• TEXTAUSZUG:
╭──
Krebsforscher konzentrieren sich beim Vergleich von gesunder Zellen und Tumorzellen meist auf bestimmte Gene, ein Ansatz, der aber vermutlich nicht vollständig erklären kann, was hinter den Kulissen der Krebsentstehung passiert. Ebenso wichtig ist es zu untersuchen, wie Gene als Teil eines größeren Netzwerks zusammenarbeiten. US-amerikanische Forscher haben den neuen Algorithmus ALPACA entwickelt, der Veränderungen im Networking der Gene genaustens aufspüren soll.

Störungen in der Struktur von Gen-Netzwerken können zu Krankheiten führen. Um die Krankheiten besser zu verstehen, müssen also die Veränderungen im regulatorischen Netzwerk der Gene genau identifiziert werden. Die Molekular- und Zellbiologin Megha Padi vom Krebszentrum der Universität Arizona und John Quackenbush, Direktor des Center for Cancer Computational Biology am Dana-Farber Cancer Institute in Boston/Massachussetts haben für diesen Zweck gemeinsam einen neuen Computer-Algorithmus mit Namen ALPACA (ALtered Partitions Across Community Architectures) entwickelt. Er soll aufspüren, welche Gen-Netzwerke in einer kranken Zelle besonders aktiviert werden, ein Ansatz, der zu besseren Therapien für verschiedene Krankheiten führen könnte. Die Ergebnisse wurden in dem Fachjournal Systems Biology and Applications veröffentlicht.

Gen-Gemeinschaften bilden soziale Netzwerke

Die Erstautorin der Studie Padi untersucht die Gen-Gemeinschaften in der gleichen Weise man ein soziales Netzwerk untersuchen würde, das heißt Verbindungen zwischen Menschen, die einander kennen. In einer Mitteilung präzisieren die Forscher, was damit gemeint ist: „Auf die gleiche Weise wie die Kommunikation unter verschiedenen Familienmitgliedern stattfindet, sehen wir, dass die Regulationsnetzwerke der Gene Gemeinschaften bilden. Sie kooperieren, um Rohstoffe zu verarbeiten, die die Zelle für ihre Funktion braucht. Die Gesprächsmuster dieser Gemeinschaften ändern sich, wenn gesunde Menschen krank werden. In einer kranken Zelle führen Missverständnisse am „Fließband" zu defekten Produkten.“ Die Verfolgung, wie die Kommunikation unter den Genen sich im Laufe der Zeit verändert, könnte Anhaltspunkte liefern, wie Krebs entsteht, so ihre Vermutung.
╰──
• AUFGABEN:
[1] Beantworten Sie anhand des Textes über ALPACA die folgenden Fragen:
(a) An welcher Einrichtung arbeitet Megha Padi?
(b) In welchem Fachjournal wurden die Ergebnisse veröffentlicht?
(c) Wofür steht die Abkürzung ALPACA?
[2] Prüfen Sie, ob die folgenden Aussagen mit dem Text über ALPACA übereinstimmen. Antworten Sie jeweils mit Ja oder Nein und zitieren Sie die entscheidenden Worte des Textes.
(a) Padi ist die Erstautorin der Studie.
(b) John Quackenbush leitet das Krebszentrum der Universität Arizona.
(c) Störungen in der Struktur von Gen-Netzwerken können zu Krankheiten führen.
[3] Schreiben Sie den Text über ALPACA im Anschluss an seinen letzten Satz weiter.

[Extrahierter Text der Seite]
╭──
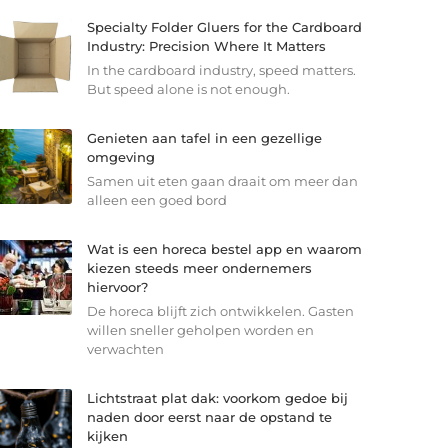
Specialty Folder Gluers for the Cardboard
Industry: Precision Where It Matters
In the cardboard industry, speed matters.
But speed alone is not enough.
Genieten aan tafel in een gezellige
omgeving
Samen uit eten gaan draait om meer dan
alleen een goed bord
Wat is een horeca bestel app en waarom
kiezen steeds meer ondernemers
hiervoor?
De horeca blijft zich ontwikkelen. Gasten
willen sneller geholpen worden en
verwachten
Lichtstraat plat dak: voorkom gedoe bij
naden door eerst naar de opstand te
kijken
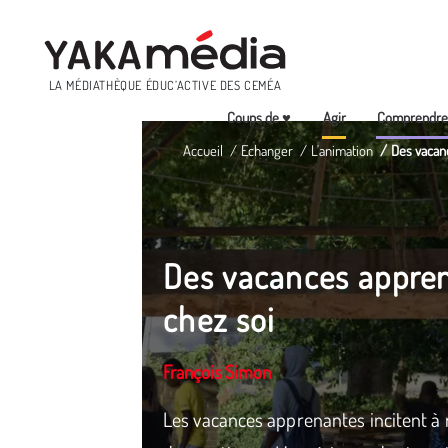
Menu
LA MÉDIATHÈQUE ÉDUC’ACTIVE DES CEMÉA
Coups de ♥
Agir
Comprendr
Aller
Accueil
Echanger
L'animation
Des vacan
au
contenu
principal
Des vacances appren
chez soi
François Simon
Les vacances apprenantes incitent à 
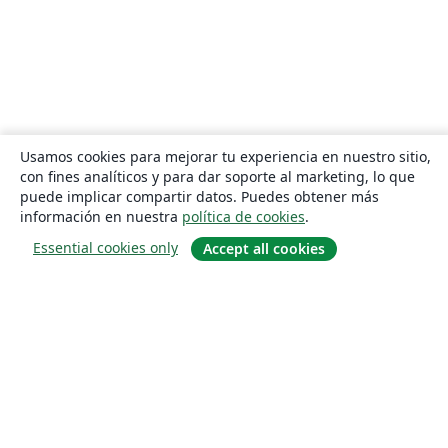
Usamos cookies para mejorar tu experiencia en nuestro sitio,
con fines analíticos y para dar soporte al marketing, lo que
puede implicar compartir datos. Puedes obtener más
información en nuestra
política de cookies
.
Essential cookies only
Accept all cookies
Quiénes somos
About us
Empleo
Blog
╰──
• LÖSUNGEN:
[1]
(a) Am Krebszentrum der Universität Arizona.
(b) In Systems Biology and Applications.
(c) ALtered Partitions Across Community Architectures.

[2]
(a) Ja: „Die Erstautorin der Studie Padi“
(b) Nein: „John Quackenbush, Direktor des Center for Cancer Computational Biology am Dana-Farber Cancer Institute“
(c) Ja: „Störungen in der Struktur von Gen-Netzwerken können zu Krankheiten führen.“

[3]
ALPACA soll erkennen, wie das Zellnetzwerk im Krankheitszustand umorganisiert wird

Um Krebs-Ursachen aufzudecken, konzentrieren sich die beiden Wissenschaftler also weniger auf Unterschiede zwischen einzelnen Genen als auf Unterschiede zwischen Gen-Gemeinschaften in gesunden Zellen im Vergleich zu kranken Zellen. Diese zu identifizieren, ist jedoch leichter gesagt als getan, denn für die Genetik, die dem Krebs zugrunde liegt, müssen Zehntausende von interagierenden Komponenten durchsucht werden. Bislang gibt es keine robusten Methoden, mit denen Unterschiede in der Netzwerkstruktur quantifiziert werden könnten. Hier hat der computationale Biologe und Bioinformatiker Quackenbush seine Expertise eingebracht.

ALPACA soll die erste Methode sein, die ergründen kann, wie das „soziale Netzwerk“ einer Zelle im Krankheitszustand umorganisiert wird. In Simulationen hat der Algorithmus zu differenzierteren, sensibleren und robusteren Ergebnissen geführt als bisherige Methoden für die Suche nach krankheitsassoziierten Modulen in regulatorischen Netzwerken. Die Wissenschaftler glauben, dass die Decodierung, wie Netzwerk-Module neue Funktionen fördern, zu einem besseren Verständnis des Verhältnisses zwischen Genotyp und Phänotyp führen könnte.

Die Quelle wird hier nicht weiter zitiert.